I couldn't stop the white bread and humous being shoved into my mouth, I felt out of control and crazy. Even my mother was looking at me wide eyed, like I was some kind of wild savage animal that hadn't been fed for days. Next came a meal my mother cooked me and then i grabbed a large jar of nutella type stuff (but without the nuts because I am highly allergic to them), and I ate it straight from the jar- shovelling mouthful after mouthful into my greedy gob and not stopping until I had litteraly scraped the last remaining bits of chocolate out of the jar.
I literally repulse myself down to the very core of my body.
Why am I so fucking weak? Its like I can last through the day perfectly well, but then when the evening comes I am so hungry my body just goes into automatic and my brain doesn't even have time to think before I realise what Im doing.

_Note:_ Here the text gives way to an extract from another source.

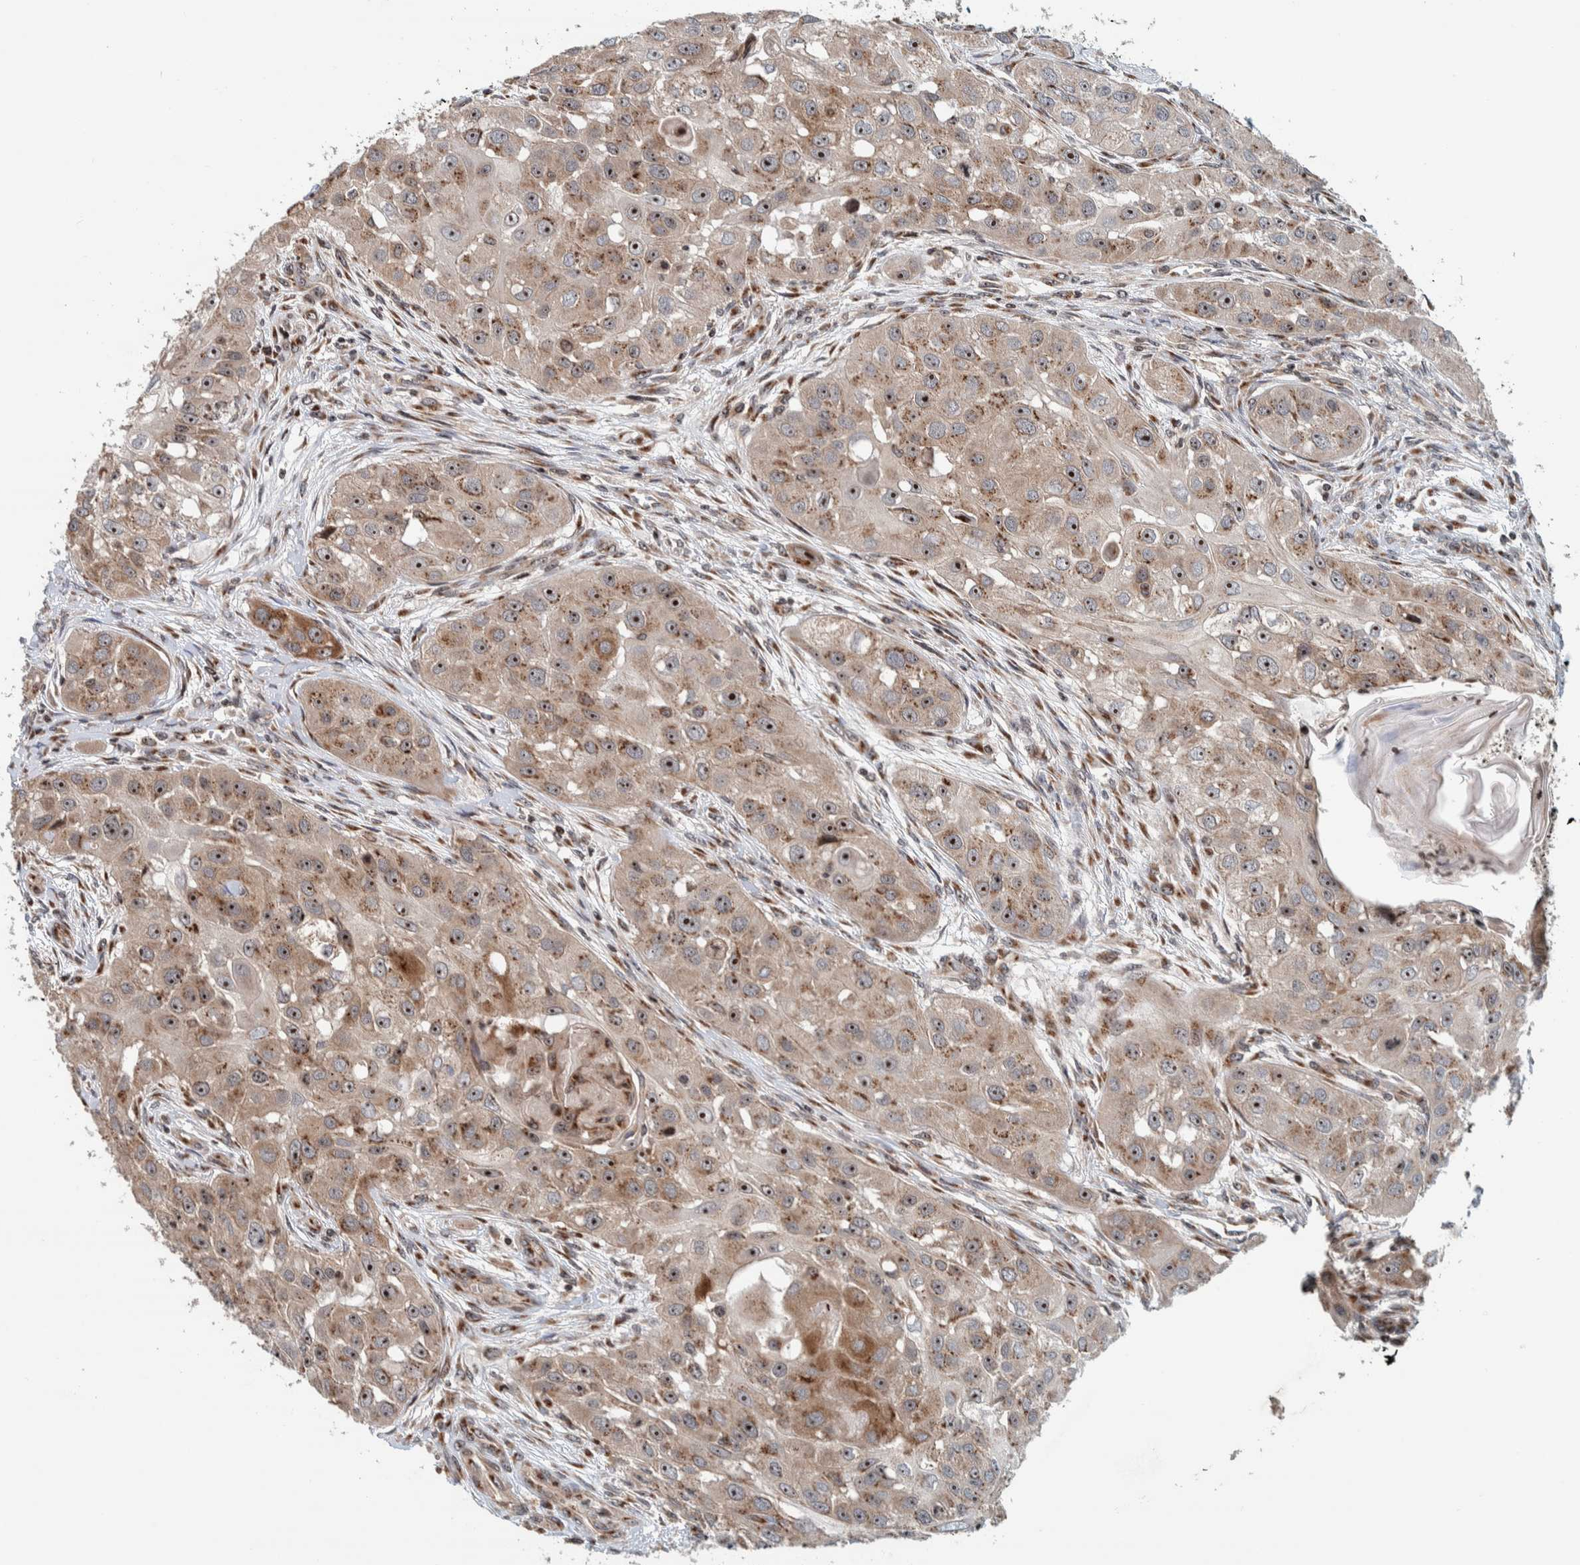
{"staining": {"intensity": "moderate", "quantity": ">75%", "location": "cytoplasmic/membranous,nuclear"}, "tissue": "head and neck cancer", "cell_type": "Tumor cells", "image_type": "cancer", "snomed": [{"axis": "morphology", "description": "Normal tissue, NOS"}, {"axis": "morphology", "description": "Squamous cell carcinoma, NOS"}, {"axis": "topography", "description": "Skeletal muscle"}, {"axis": "topography", "description": "Head-Neck"}], "caption": "A photomicrograph showing moderate cytoplasmic/membranous and nuclear staining in approximately >75% of tumor cells in head and neck cancer (squamous cell carcinoma), as visualized by brown immunohistochemical staining.", "gene": "CCDC182", "patient": {"sex": "male", "age": 51}}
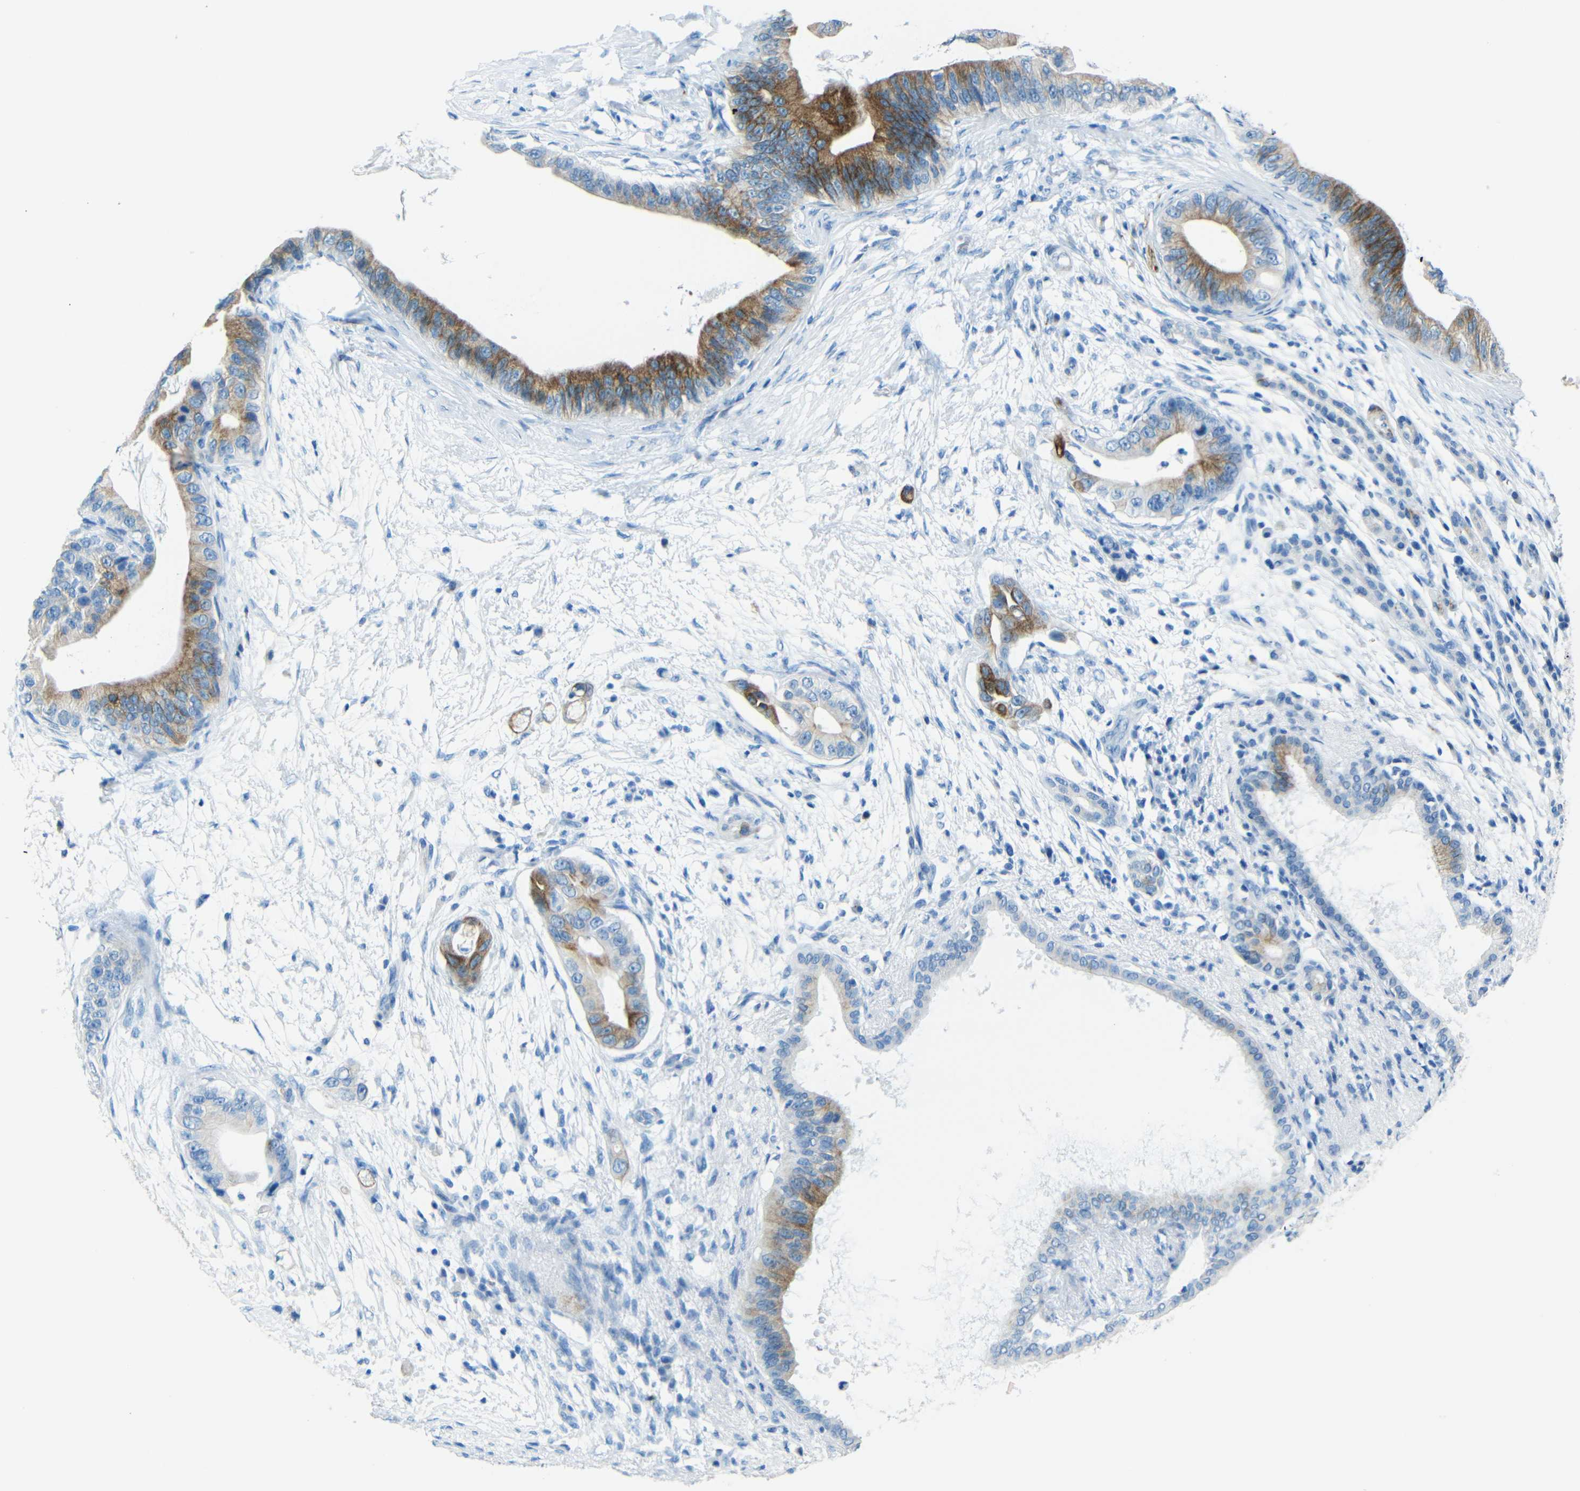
{"staining": {"intensity": "strong", "quantity": "<25%", "location": "cytoplasmic/membranous"}, "tissue": "pancreatic cancer", "cell_type": "Tumor cells", "image_type": "cancer", "snomed": [{"axis": "morphology", "description": "Adenocarcinoma, NOS"}, {"axis": "topography", "description": "Pancreas"}], "caption": "DAB (3,3'-diaminobenzidine) immunohistochemical staining of pancreatic cancer (adenocarcinoma) shows strong cytoplasmic/membranous protein positivity in about <25% of tumor cells. (DAB (3,3'-diaminobenzidine) IHC, brown staining for protein, blue staining for nuclei).", "gene": "TUBB4B", "patient": {"sex": "male", "age": 77}}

Im setting myself a new goal, something I hope I will be good at. Instead of pushing myself to be a stone lighter every week which is soo impossible for me, I am going to tackle the things that cause me to binge eat and therefore put on weight. I use to be addicted to Millies cookies smoothie drinks and biscuits, I would literally have 5 biscuits and around 2/3 drinks per week. I was a total Millies addict. The one day I told myself that I HAD to stop having anything from Millies cookies. And that was that. Now I have not had a single drop of drink or a single crumb of a cookie from that place in like 4 months.
My new goal is to cut out white bread until I have lost 7 pounds. Once I have reached my aim weight I can start eating it again is small proportions. Tomorrow I am going to set anyother new goal until I am cutting out everything that i binge on, at least it is something that will cheer me up.